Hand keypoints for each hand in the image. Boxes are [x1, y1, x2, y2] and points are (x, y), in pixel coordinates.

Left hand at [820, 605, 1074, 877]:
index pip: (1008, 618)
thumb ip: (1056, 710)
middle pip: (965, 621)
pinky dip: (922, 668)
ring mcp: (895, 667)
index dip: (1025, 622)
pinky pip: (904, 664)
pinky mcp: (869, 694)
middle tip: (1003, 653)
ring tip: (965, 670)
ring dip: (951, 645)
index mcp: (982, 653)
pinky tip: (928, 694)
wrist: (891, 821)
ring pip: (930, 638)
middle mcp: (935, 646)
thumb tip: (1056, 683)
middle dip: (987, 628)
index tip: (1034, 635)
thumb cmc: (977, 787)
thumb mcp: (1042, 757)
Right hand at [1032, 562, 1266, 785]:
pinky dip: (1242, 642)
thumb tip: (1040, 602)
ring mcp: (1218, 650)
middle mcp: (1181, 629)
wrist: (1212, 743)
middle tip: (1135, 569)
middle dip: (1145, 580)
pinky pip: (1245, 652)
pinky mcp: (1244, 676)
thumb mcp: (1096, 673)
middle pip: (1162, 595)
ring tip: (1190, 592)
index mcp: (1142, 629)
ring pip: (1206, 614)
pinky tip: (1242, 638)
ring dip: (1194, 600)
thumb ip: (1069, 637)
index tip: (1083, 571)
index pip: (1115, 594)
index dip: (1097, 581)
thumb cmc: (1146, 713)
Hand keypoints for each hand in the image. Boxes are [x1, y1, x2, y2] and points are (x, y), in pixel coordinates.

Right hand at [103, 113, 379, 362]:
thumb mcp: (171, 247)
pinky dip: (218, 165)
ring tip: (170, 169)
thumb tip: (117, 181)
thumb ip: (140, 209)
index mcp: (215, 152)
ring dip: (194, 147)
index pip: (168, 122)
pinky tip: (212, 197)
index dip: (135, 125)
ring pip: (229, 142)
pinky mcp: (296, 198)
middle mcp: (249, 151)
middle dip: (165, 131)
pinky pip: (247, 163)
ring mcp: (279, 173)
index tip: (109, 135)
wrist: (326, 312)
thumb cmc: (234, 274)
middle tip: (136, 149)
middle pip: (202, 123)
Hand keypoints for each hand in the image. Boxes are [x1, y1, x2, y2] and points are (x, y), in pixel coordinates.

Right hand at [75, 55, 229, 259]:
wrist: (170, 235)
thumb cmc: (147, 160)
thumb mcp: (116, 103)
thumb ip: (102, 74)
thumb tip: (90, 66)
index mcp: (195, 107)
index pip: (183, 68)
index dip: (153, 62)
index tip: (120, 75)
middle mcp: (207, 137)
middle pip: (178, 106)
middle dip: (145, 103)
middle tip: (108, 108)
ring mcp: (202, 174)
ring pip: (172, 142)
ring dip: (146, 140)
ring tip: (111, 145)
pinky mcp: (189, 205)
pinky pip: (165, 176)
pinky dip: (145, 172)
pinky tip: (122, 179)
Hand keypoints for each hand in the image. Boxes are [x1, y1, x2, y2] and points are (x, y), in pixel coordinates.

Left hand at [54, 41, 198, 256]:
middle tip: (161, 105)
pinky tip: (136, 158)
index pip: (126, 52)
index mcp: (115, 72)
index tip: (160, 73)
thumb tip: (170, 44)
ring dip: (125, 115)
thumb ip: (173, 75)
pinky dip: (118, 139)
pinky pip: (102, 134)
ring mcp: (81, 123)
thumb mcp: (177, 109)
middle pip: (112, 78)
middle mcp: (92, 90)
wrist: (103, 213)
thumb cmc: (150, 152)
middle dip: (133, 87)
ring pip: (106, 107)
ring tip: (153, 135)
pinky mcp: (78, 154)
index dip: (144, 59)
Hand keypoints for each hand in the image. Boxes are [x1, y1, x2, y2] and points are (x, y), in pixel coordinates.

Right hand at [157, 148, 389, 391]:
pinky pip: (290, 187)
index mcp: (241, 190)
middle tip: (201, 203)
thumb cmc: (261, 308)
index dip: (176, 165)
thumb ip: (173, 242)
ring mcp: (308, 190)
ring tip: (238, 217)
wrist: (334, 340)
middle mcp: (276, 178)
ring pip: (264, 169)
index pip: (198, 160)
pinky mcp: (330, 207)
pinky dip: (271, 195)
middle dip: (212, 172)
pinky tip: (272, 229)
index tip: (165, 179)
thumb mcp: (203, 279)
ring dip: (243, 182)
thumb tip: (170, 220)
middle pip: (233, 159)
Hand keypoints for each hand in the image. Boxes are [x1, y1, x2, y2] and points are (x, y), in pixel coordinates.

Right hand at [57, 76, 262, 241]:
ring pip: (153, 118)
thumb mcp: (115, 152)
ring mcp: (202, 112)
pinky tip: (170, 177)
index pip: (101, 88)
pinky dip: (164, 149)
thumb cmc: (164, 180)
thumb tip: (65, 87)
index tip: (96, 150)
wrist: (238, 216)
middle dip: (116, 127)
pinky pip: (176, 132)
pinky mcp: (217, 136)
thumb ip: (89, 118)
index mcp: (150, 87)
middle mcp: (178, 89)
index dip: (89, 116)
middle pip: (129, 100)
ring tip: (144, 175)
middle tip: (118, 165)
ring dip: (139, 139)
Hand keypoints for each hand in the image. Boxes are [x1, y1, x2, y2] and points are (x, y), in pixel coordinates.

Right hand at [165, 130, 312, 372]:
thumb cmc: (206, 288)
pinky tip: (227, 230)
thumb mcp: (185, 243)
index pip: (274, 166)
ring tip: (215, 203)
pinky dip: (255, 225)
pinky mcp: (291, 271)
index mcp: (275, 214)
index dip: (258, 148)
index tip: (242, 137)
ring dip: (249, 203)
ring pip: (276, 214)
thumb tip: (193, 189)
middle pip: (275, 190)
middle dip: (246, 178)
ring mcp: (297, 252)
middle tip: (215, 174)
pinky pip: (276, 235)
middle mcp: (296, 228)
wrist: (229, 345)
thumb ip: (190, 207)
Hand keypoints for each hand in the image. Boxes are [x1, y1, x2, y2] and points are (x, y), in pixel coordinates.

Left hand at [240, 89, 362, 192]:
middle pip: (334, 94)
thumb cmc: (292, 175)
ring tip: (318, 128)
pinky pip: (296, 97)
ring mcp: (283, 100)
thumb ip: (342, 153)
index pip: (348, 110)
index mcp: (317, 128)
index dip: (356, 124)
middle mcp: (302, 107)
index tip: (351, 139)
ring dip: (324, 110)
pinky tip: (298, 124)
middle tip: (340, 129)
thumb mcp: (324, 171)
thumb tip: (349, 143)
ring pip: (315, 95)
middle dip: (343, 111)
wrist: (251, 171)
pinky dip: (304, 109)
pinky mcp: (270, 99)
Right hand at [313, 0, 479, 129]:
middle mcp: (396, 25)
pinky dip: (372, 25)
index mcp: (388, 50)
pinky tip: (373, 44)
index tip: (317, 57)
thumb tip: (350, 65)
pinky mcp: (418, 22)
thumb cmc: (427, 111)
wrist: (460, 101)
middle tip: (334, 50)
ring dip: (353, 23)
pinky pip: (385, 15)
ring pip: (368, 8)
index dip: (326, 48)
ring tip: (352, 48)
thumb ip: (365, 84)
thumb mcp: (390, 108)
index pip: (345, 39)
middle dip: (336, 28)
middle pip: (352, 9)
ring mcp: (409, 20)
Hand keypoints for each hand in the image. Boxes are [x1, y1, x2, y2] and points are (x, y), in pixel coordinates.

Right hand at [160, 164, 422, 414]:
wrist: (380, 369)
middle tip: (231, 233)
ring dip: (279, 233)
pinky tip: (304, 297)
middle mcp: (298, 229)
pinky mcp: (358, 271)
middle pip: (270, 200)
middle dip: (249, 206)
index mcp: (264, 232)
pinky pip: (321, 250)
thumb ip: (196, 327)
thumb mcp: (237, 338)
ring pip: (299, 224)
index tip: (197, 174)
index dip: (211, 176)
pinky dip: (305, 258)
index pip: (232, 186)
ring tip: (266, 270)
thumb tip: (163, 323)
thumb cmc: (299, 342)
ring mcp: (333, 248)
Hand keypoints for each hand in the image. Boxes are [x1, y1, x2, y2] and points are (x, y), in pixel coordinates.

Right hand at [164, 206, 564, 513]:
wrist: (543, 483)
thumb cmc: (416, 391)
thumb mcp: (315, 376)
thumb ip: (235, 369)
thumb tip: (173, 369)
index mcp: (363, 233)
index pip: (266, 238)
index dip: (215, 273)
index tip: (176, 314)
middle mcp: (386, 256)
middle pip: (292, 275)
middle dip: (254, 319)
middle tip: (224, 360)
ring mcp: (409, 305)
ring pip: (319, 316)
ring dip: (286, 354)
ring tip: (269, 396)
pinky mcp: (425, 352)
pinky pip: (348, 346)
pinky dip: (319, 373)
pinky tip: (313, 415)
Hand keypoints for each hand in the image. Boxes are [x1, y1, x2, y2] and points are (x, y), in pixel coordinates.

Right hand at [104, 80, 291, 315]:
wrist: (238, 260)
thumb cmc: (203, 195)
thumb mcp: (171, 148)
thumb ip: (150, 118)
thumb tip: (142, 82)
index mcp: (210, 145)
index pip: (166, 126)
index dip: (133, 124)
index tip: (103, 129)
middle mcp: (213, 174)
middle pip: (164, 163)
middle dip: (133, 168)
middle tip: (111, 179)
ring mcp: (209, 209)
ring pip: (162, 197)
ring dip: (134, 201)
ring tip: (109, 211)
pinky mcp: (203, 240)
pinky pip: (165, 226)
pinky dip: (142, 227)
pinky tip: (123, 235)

- **Work to be completed**: Give again, exactly as written, the lines running from the first line of the data above through the line that contains "index tip: (1034, 635)".

- **The answer**:
Hand keypoints for each hand in the image. Boxes are [x1, y1, x2, y2] and points are (x, y), in pixel coordinates.

Left hand at [820, 605, 1074, 877]:
index pip: (1008, 618)
thumb ip: (1056, 710)
middle pip: (965, 621)
pinky dip: (922, 668)
ring mcp: (895, 667)
index dip: (1025, 622)
pinky pip: (904, 664)
pinky mcp: (869, 694)
middle tip: (1003, 653)
ring tip: (965, 670)
ring dip: (951, 645)
index mcp: (982, 653)
pinky tip: (928, 694)
wrist: (891, 821)
ring pip: (930, 638)
middle mcp: (935, 646)
thumb tip: (1056, 683)
middle dip: (987, 628)
index tip: (1034, 635)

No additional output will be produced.